Les journaux humoristiques publiés en cette rigolote année 1878 ne sont pas exclusifs aux francophones. Quatre journaux anglophones emboîtent le pas : deux à Montréal, The Punch et The Jester, et deux à Québec, Quebec Star et Non Sense. The Jester jouit d'une grande popularité. Publié par George E. Desbarats et Fred J. Hamilton pendant plus d'une année, il cessera de paraître sans raison apparente. Les illustrations et son en-tête gravés au burin évoquent la qualité. À la une, le bouffon appuyé sur un secrétaire donne le ton. Non Sense se reconnaît par son en-tête illustrant un individu bouche ouverte, bras étendus et corps petit et fin. La devise est limpide : « No sense is better than no cents ». Selon Horace Têtu8, seulement quatre numéros ont été publiés entre juin et juillet 1878. L'édition de journaux humoristiques n'est évidemment pas exclusive à l'année 1878. Dès le milieu du XIXe siècle se succéderont des titres sans équivoque tels L'Écho des imbéciles, La Mascarade, La Trompette, etc. Bibliothèque et Archives nationales du Québec possède plus d'une centaine de revues et de journaux d'humour québécois récents et anciens qui ne demandent qu'à vous faire sourire.

 

1. Éric Leroux (dir.), 1870, du journal d'opinion à la presse de masse – La production industrielle de l'information, Montréal, Petit musée de l'impression / CHM, 2010.
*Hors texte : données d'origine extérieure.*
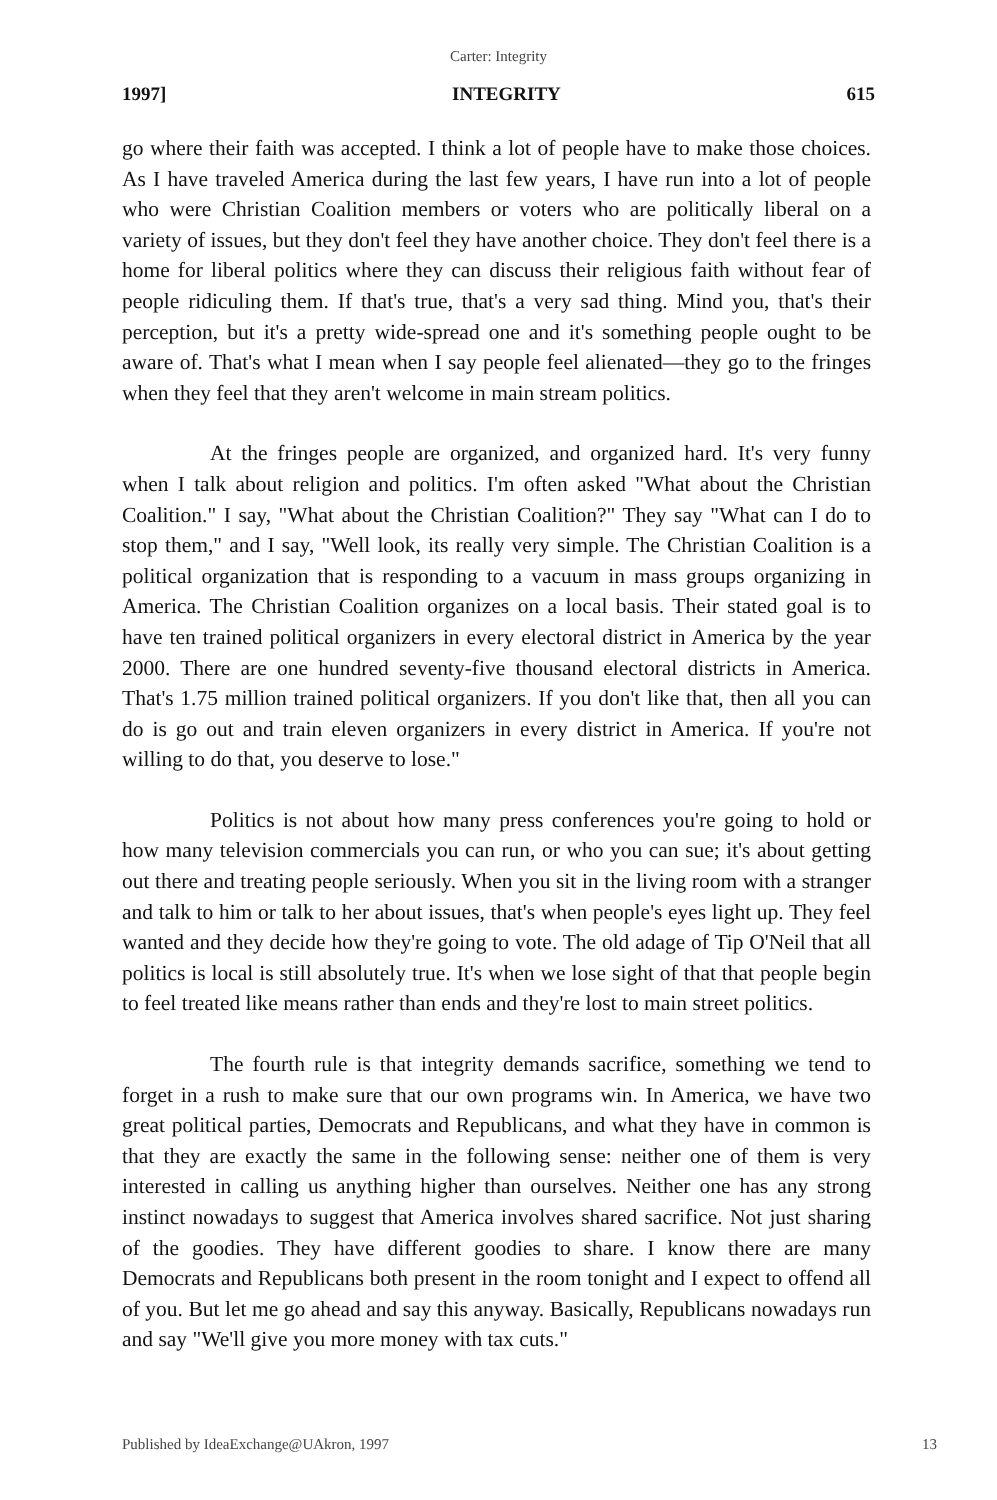Carter: Integrity
1997] INTEGRITY 615
go where their faith was accepted. I think a lot of people have to make those choices. As I have traveled America during the last few years, I have run into a lot of people who were Christian Coalition members or voters who are politically liberal on a variety of issues, but they don't feel they have another choice. They don't feel there is a home for liberal politics where they can discuss their religious faith without fear of people ridiculing them. If that's true, that's a very sad thing. Mind you, that's their perception, but it's a pretty wide-spread one and it's something people ought to be aware of. That's what I mean when I say people feel alienated—they go to the fringes when they feel that they aren't welcome in main stream politics.
At the fringes people are organized, and organized hard. It's very funny when I talk about religion and politics. I'm often asked "What about the Christian Coalition." I say, "What about the Christian Coalition?" They say "What can I do to stop them," and I say, "Well look, its really very simple. The Christian Coalition is a political organization that is responding to a vacuum in mass groups organizing in America. The Christian Coalition organizes on a local basis. Their stated goal is to have ten trained political organizers in every electoral district in America by the year 2000. There are one hundred seventy-five thousand electoral districts in America. That's 1.75 million trained political organizers. If you don't like that, then all you can do is go out and train eleven organizers in every district in America. If you're not willing to do that, you deserve to lose."
Politics is not about how many press conferences you're going to hold or how many television commercials you can run, or who you can sue; it's about getting out there and treating people seriously. When you sit in the living room with a stranger and talk to him or talk to her about issues, that's when people's eyes light up. They feel wanted and they decide how they're going to vote. The old adage of Tip O'Neil that all politics is local is still absolutely true. It's when we lose sight of that that people begin to feel treated like means rather than ends and they're lost to main street politics.
The fourth rule is that integrity demands sacrifice, something we tend to forget in a rush to make sure that our own programs win. In America, we have two great political parties, Democrats and Republicans, and what they have in common is that they are exactly the same in the following sense: neither one of them is very interested in calling us anything higher than ourselves. Neither one has any strong instinct nowadays to suggest that America involves shared sacrifice. Not just sharing of the goodies. They have different goodies to share. I know there are many Democrats and Republicans both present in the room tonight and I expect to offend all of you. But let me go ahead and say this anyway. Basically, Republicans nowadays run and say "We'll give you more money with tax cuts."
Published by IdeaExchange@UAkron, 1997 13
2. Le Crapaud, vol. 1, n° 1, 7 juin 1878, p. 1.

3. Selon nos recherches dans l'Annuaire Marcotte de 1878, il pourrait s'agir de Gustave Grenier, greffier de l'Assemblée législative.
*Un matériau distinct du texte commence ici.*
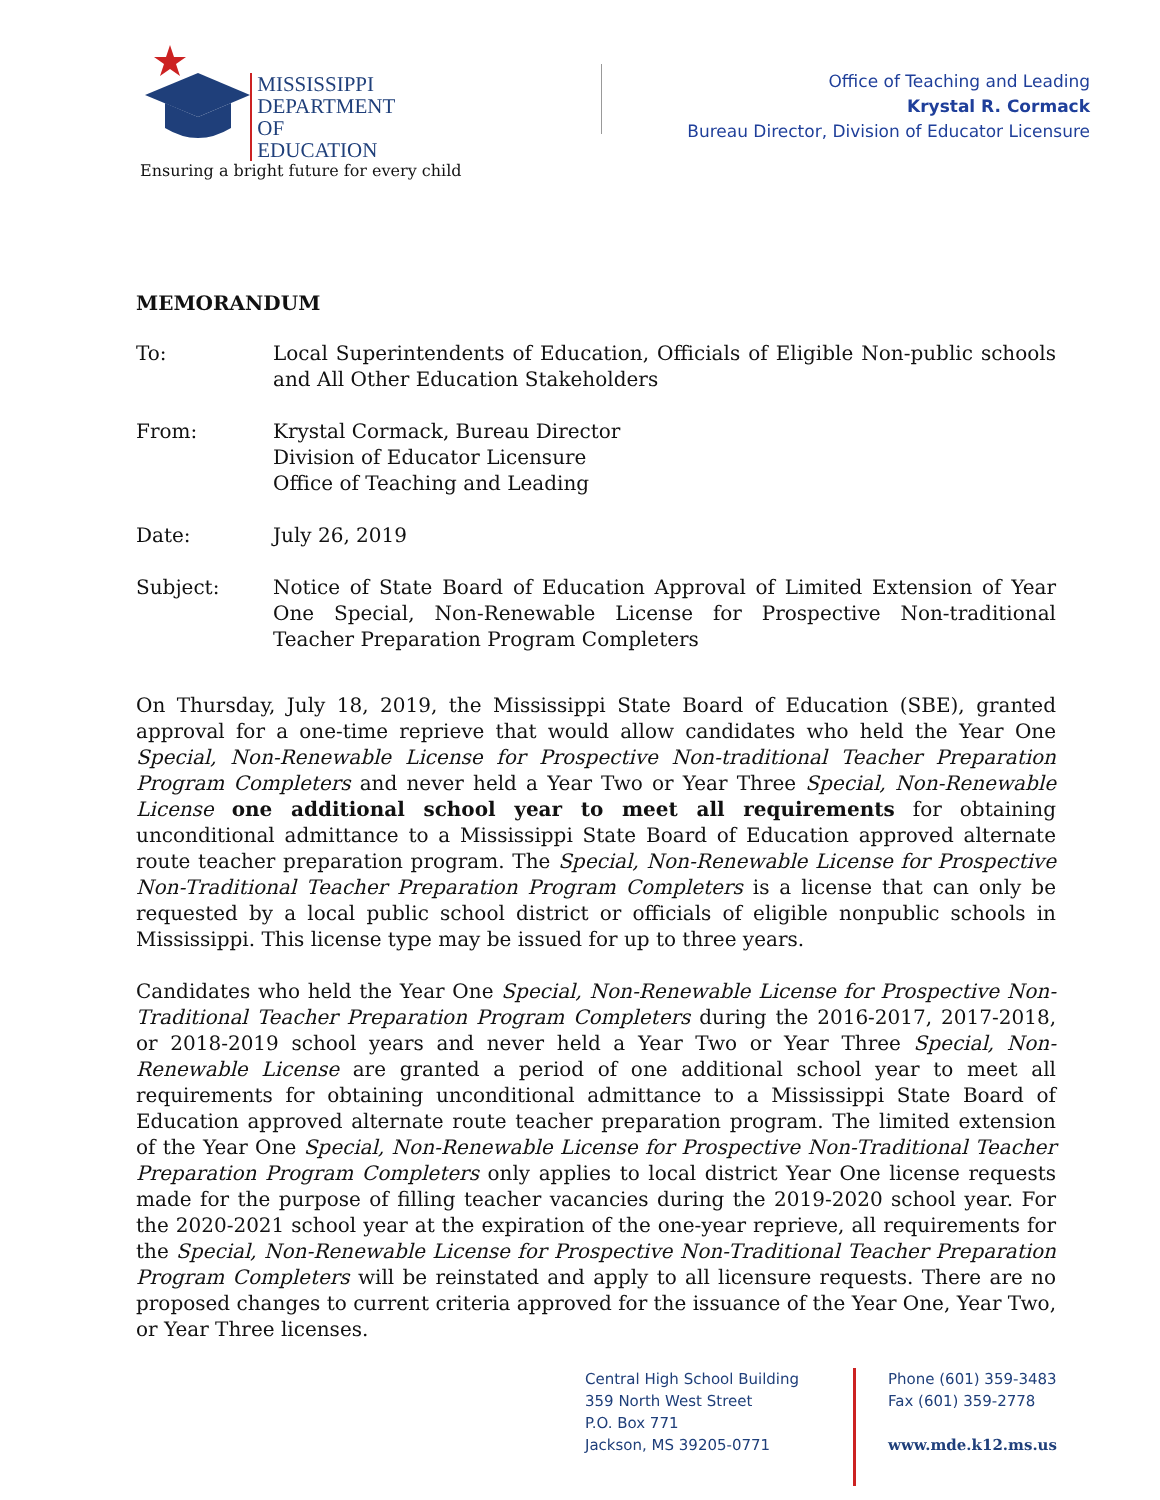MISSISSIPPI
DEPARTMENT OF
EDUCATION
Ensuring a bright future for every child
Office of Teaching and Leading
Krystal R. Cormack
Bureau Director, Division of Educator Licensure
MEMORANDUM
To: Local Superintendents of Education, Officials of Eligible Non-public schools and All Other Education Stakeholders
From: Krystal Cormack, Bureau Director
Division of Educator Licensure
Office of Teaching and Leading
Date: July 26, 2019
Subject: Notice of State Board of Education Approval of Limited Extension of Year One Special, Non-Renewable License for Prospective Non-traditional Teacher Preparation Program Completers
On Thursday, July 18, 2019, the Mississippi State Board of Education (SBE), granted approval for a one-time reprieve that would allow candidates who held the Year One Special, Non-Renewable License for Prospective Non-traditional Teacher Preparation Program Completers and never held a Year Two or Year Three Special, Non-Renewable License one additional school year to meet all requirements for obtaining unconditional admittance to a Mississippi State Board of Education approved alternate route teacher preparation program. The Special, Non-Renewable License for Prospective Non-Traditional Teacher Preparation Program Completers is a license that can only be requested by a local public school district or officials of eligible nonpublic schools in Mississippi. This license type may be issued for up to three years.
Candidates who held the Year One Special, Non-Renewable License for Prospective Non-Traditional Teacher Preparation Program Completers during the 2016-2017, 2017-2018, or 2018-2019 school years and never held a Year Two or Year Three Special, Non-Renewable License are granted a period of one additional school year to meet all requirements for obtaining unconditional admittance to a Mississippi State Board of Education approved alternate route teacher preparation program. The limited extension of the Year One Special, Non-Renewable License for Prospective Non-Traditional Teacher Preparation Program Completers only applies to local district Year One license requests made for the purpose of filling teacher vacancies during the 2019-2020 school year. For the 2020-2021 school year at the expiration of the one-year reprieve, all requirements for the Special, Non-Renewable License for Prospective Non-Traditional Teacher Preparation Program Completers will be reinstated and apply to all licensure requests. There are no proposed changes to current criteria approved for the issuance of the Year One, Year Two, or Year Three licenses.
Central High School Building
359 North West Street
P.O. Box 771
Jackson, MS 39205-0771
Phone (601) 359-3483
Fax (601) 359-2778
www.mde.k12.ms.us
4. Le Cancan, Québec, P. Larose et Cie, vol. 1, n° 1, 12 avril 1878, p. 2.

5. Le Perroquet, vol. 1, n° 1, 27 août 1878, p. 1.

6. Le Perroquet, vol. 1, n° 1, 27 août 1878, p. 2.

7. Le Grognard est disponible en ligne sous la rubrique « Journaux » de la Collection numérique du portail de BAnQ.

8. Horace Têtu, Historique des journaux de Québec, Québec, s. é., 1889, p. 84.